● Exercise text
Chris Marker, 1921–2012
Future anteriorFinn Brunton
Should we start with the death in Paris, on 29 July 2012, at the age of 91? Or with the birth, on the same day in 1921 in Ulan Bator (or Belleville, or Neuillysur- Seine, depending on who you ask)? We could start, perhaps, with the names, like a proper obituary or a wanted poster: Christian François Bouche-Villeneuve, alias Sandor Krasna, alias Hayao Yamaneko, alias Kosinski, alias Guillaume-en-Egypte, alias Sergei Murasaki, alias Chris Marker. We can make an educated guess as to the source of this last and most famous of his akas: for his collaboration with Alain Resnais on the short documentary Toute la mémoire du monde (1956) his credit is given (in English) as ‘Chris and Magic Marker’ – that most democratic of public writing tools, invented under the name a few years before, capable of writing on virtually any surface, perfect for making posters. (A single stroke of the Magic Marker carries us from 1956 to Parisian graffiti he photographed in 1968, and M. Chat’s street art in The Case of the Grinning Cat of 2002.) Under his nom de Second Life, Sergei Murasaki, he discussed the mark of Marker in 2008: ‘I chose a pseudonym, Chris Marker, pronounceable in most languages, because I was very intent on travelling.’ Marker, then, like Kodak – chosen with movement, many languages, and the world in mind.

● Source material
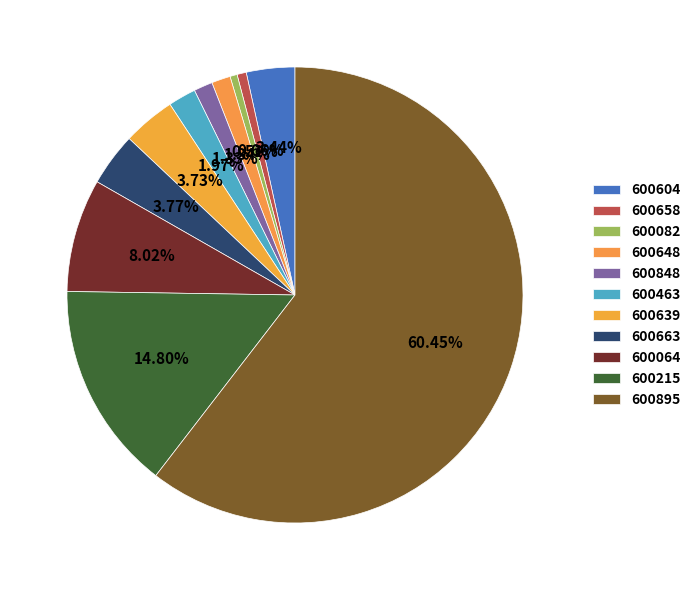

Count the number of slices in the pie.

11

● Assignment
In the text on Chris Marker, why did he choose the pseudonym Chris Marker?

● Result for this exercise
He chose it because it was pronounceable in most languages and he was very intent on traveling.